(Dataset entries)
━━━━━━━━
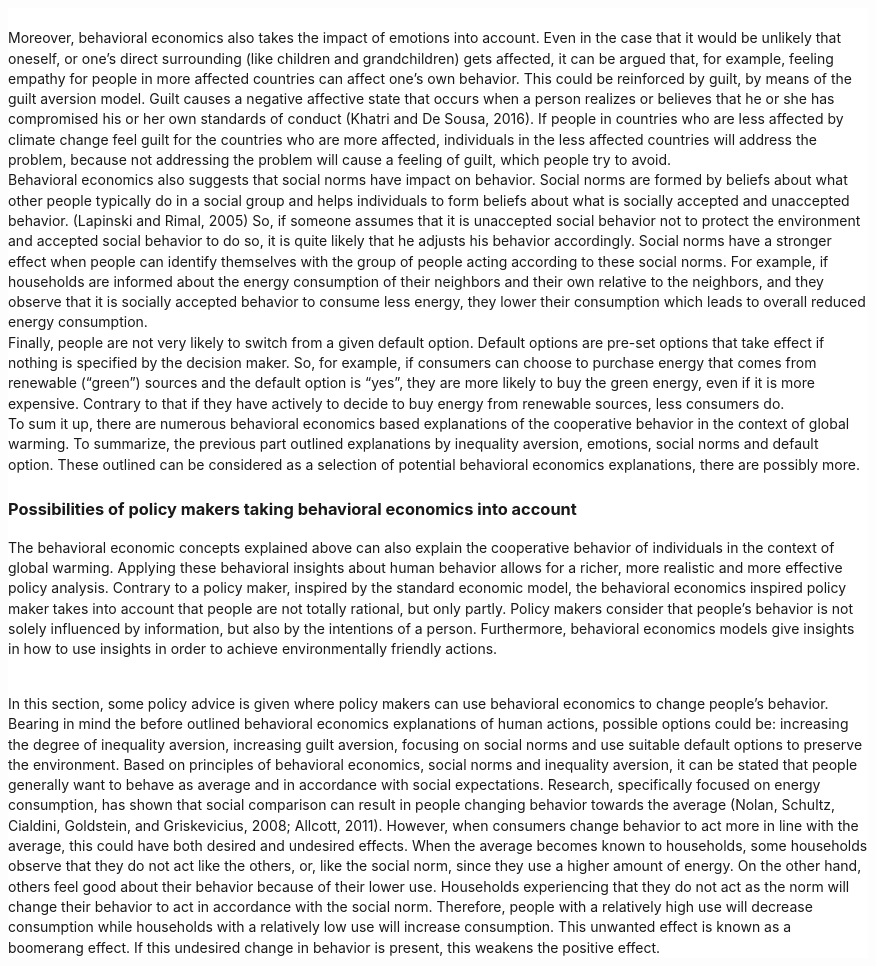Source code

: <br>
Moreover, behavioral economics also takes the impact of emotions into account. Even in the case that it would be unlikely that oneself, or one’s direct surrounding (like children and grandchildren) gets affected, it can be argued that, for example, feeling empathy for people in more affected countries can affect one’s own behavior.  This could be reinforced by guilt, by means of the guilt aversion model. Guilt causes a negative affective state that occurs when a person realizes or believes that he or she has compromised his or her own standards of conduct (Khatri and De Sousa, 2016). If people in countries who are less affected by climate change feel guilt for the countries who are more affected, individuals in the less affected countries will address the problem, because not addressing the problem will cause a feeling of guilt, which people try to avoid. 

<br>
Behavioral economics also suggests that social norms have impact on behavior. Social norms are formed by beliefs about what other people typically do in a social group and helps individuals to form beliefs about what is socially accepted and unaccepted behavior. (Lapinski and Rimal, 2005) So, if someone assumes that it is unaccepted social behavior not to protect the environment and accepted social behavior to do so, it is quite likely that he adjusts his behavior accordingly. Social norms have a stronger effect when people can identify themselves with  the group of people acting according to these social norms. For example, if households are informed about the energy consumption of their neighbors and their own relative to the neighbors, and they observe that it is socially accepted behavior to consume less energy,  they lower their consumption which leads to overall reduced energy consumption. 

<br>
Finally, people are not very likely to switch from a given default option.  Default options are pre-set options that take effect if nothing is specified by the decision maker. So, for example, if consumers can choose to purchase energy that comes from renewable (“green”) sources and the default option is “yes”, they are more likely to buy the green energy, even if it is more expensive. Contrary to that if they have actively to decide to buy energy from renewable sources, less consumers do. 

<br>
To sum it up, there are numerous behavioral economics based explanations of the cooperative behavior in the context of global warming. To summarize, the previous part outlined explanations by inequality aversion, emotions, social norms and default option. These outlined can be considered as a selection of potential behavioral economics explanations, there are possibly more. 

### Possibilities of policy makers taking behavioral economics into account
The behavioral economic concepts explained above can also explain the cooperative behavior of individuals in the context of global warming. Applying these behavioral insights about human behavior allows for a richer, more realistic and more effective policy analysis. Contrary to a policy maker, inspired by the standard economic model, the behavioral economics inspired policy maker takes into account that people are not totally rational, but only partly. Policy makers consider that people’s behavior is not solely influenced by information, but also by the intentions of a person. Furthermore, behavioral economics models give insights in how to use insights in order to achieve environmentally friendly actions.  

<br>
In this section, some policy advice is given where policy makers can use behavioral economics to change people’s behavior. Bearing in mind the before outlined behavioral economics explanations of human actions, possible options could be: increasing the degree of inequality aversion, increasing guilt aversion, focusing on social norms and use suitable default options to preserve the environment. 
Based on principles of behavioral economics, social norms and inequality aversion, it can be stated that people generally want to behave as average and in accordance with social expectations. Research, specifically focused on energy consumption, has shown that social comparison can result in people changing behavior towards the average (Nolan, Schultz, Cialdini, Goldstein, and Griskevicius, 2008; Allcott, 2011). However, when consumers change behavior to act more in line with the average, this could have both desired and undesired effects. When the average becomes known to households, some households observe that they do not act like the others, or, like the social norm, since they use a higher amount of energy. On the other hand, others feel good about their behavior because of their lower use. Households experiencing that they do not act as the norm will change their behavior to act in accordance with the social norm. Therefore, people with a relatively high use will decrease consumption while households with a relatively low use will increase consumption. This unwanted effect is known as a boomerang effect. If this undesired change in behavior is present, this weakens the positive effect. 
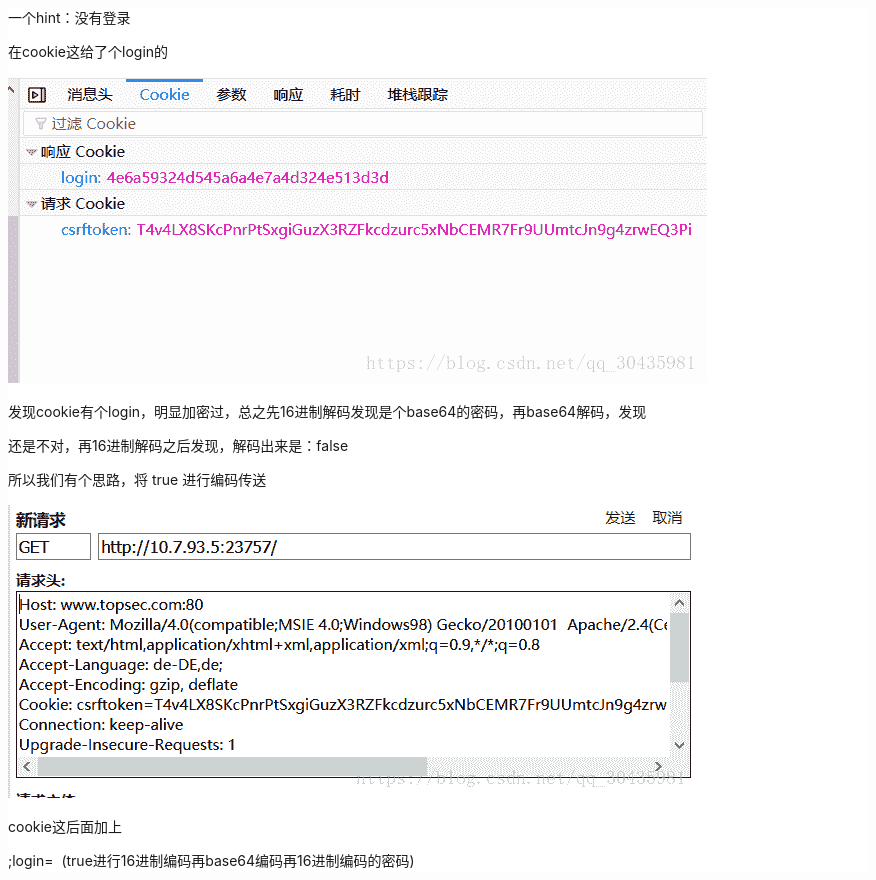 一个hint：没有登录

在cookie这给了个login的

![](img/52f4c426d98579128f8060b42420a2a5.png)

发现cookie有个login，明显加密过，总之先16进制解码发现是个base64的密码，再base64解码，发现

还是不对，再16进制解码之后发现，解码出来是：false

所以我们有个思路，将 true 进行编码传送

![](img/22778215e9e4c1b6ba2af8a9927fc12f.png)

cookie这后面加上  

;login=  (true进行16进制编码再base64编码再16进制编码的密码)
━━━━━━━━
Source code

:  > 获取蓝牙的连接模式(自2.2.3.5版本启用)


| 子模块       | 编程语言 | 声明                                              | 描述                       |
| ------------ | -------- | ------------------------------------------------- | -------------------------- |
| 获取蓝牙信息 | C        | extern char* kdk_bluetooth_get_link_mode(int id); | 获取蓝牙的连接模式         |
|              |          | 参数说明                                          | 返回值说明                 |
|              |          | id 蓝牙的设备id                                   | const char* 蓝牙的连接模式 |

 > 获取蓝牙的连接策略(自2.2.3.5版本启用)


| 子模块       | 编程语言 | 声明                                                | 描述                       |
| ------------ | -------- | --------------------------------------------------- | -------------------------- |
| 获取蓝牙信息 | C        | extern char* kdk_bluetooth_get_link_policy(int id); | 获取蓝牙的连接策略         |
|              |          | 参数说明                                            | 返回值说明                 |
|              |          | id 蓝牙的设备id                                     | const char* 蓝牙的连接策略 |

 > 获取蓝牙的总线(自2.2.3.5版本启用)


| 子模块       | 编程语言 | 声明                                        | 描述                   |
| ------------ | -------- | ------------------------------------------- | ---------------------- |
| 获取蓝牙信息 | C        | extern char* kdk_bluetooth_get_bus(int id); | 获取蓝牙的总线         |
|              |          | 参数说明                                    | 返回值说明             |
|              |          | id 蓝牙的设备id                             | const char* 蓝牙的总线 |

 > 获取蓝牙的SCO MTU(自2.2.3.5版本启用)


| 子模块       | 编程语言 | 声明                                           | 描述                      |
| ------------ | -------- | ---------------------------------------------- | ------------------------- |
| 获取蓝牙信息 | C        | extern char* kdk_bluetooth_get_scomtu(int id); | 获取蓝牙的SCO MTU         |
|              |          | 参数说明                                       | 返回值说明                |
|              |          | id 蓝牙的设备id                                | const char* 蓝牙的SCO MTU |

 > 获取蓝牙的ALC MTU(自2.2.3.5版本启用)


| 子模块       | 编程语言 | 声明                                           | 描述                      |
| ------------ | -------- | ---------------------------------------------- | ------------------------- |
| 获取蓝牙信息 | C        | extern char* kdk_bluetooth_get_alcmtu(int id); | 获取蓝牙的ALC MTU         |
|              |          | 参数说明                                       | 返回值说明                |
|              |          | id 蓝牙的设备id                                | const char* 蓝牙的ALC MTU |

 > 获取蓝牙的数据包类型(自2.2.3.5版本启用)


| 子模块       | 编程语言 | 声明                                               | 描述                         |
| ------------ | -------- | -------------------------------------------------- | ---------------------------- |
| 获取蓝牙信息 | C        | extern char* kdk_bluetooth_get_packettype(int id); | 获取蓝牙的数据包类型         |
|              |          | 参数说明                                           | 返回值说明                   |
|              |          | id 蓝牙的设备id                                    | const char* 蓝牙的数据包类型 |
━━━━━━━━
Goal of the exercise:
Identify each line in the entries above that contains the string "获取蓝牙的总线", treating uppercase and lowercase as different, and copy those lines.

Solution to the problem:
 > 获取蓝牙的总线(自2.2.3.5版本启用)
| 获取蓝牙信息 | C        | extern char* kdk_bluetooth_get_bus(int id); | 获取蓝牙的总线         |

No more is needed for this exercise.